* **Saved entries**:
##############################

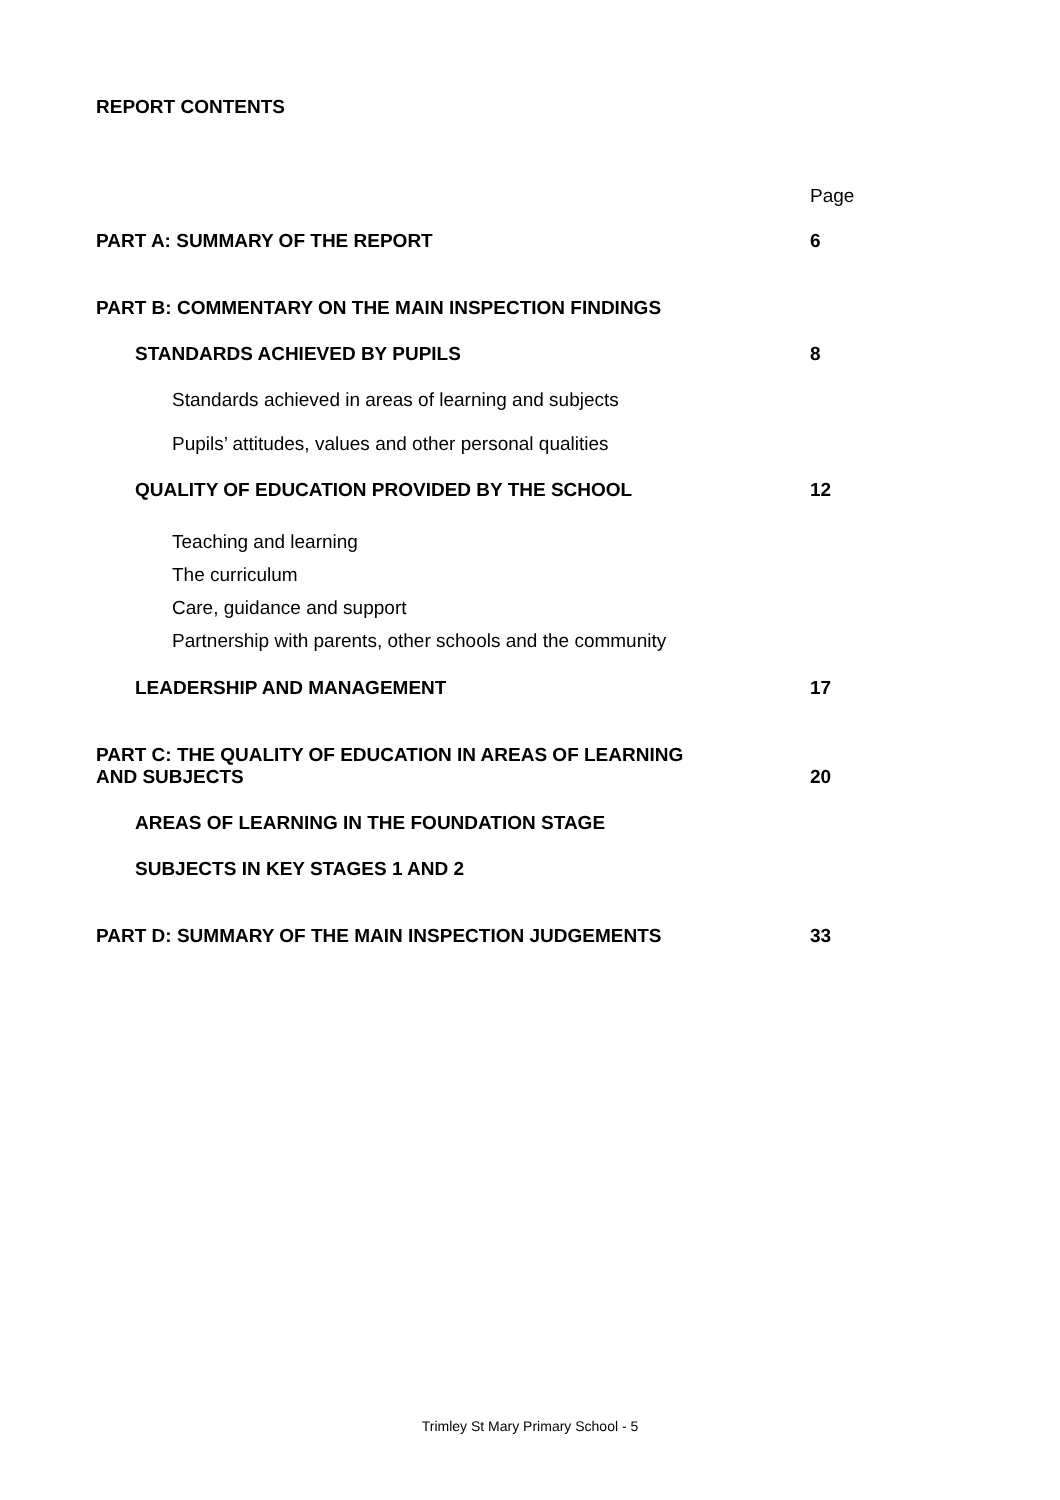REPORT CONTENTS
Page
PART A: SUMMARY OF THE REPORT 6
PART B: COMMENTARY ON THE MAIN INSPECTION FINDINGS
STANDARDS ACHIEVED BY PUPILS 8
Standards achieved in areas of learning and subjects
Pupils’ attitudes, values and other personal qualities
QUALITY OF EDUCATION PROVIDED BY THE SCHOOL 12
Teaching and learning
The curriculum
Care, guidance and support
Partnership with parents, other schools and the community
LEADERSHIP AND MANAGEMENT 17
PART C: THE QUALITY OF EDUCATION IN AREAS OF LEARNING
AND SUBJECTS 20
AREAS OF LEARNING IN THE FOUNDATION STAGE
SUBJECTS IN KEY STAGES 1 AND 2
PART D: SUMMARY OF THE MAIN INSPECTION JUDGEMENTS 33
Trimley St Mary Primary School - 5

##############################

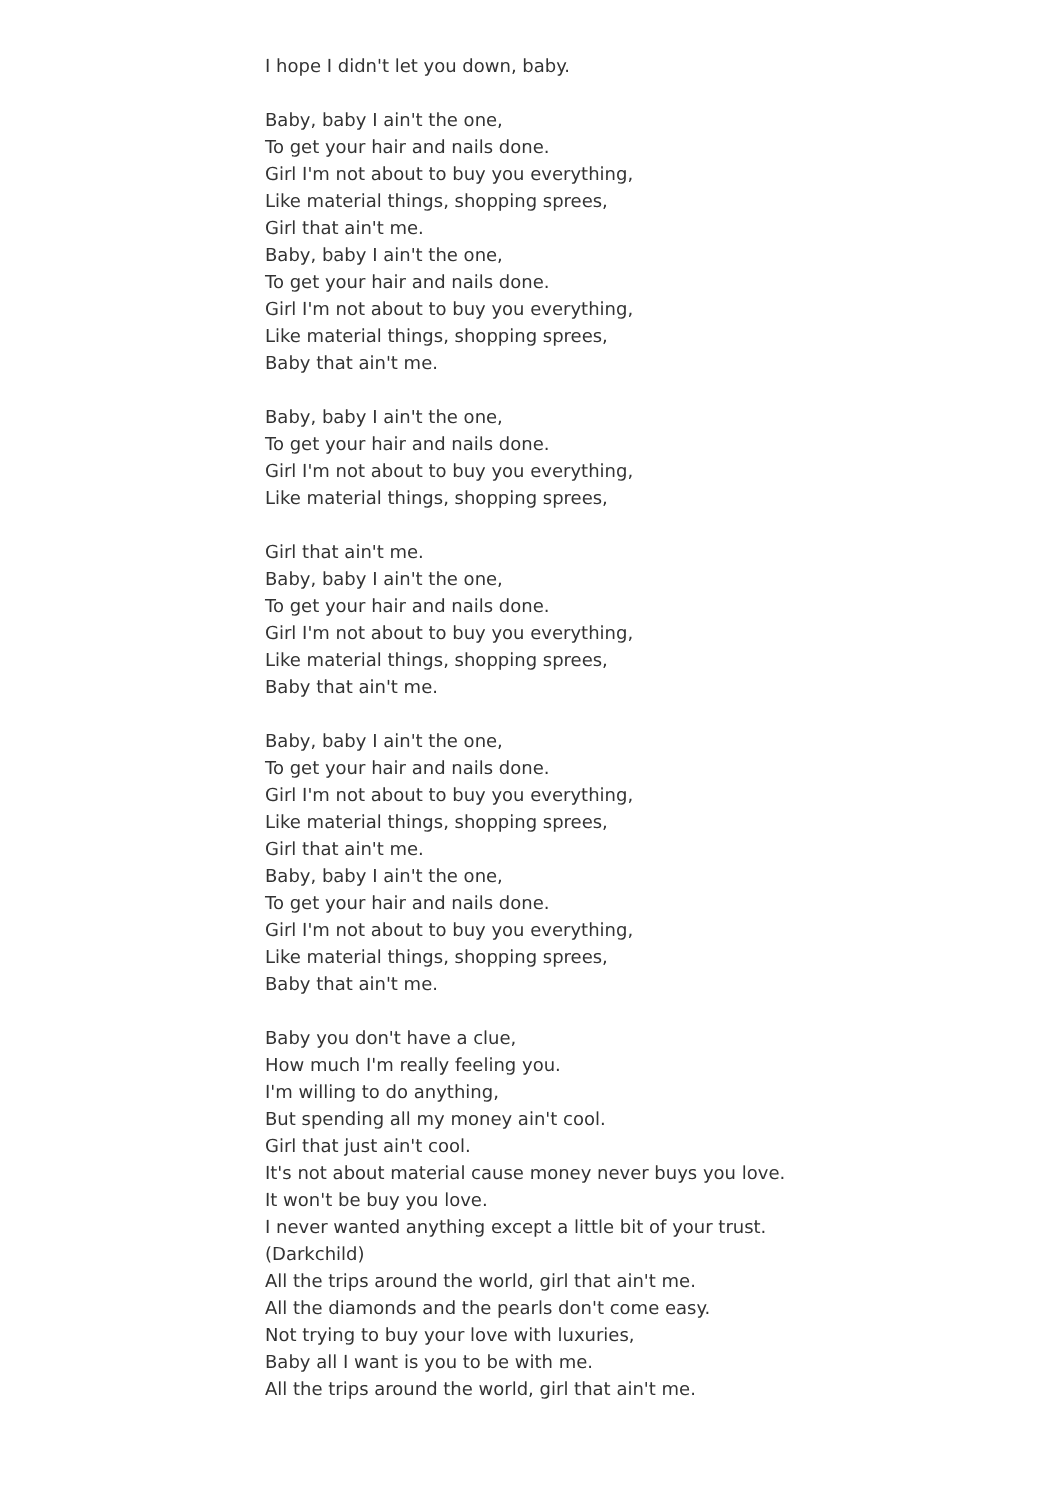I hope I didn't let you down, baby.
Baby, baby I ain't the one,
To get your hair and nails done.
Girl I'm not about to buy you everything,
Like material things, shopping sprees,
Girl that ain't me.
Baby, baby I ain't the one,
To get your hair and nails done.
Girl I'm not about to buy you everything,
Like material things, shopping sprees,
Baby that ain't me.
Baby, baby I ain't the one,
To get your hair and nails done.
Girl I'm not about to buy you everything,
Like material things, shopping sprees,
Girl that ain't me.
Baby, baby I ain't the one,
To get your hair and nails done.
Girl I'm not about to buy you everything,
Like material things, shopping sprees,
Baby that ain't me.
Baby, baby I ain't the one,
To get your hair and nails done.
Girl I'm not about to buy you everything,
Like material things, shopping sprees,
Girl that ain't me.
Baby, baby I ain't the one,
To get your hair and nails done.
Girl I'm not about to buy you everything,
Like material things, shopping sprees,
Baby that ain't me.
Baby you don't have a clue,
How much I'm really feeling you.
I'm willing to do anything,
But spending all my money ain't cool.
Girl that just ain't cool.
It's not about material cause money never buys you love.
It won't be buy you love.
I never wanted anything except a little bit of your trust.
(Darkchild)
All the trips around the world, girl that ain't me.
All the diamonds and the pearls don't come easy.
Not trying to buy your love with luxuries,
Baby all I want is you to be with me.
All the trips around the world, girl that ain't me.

##############################

Based on the records above, count the lines in which "with" occurs and provide only the number.

3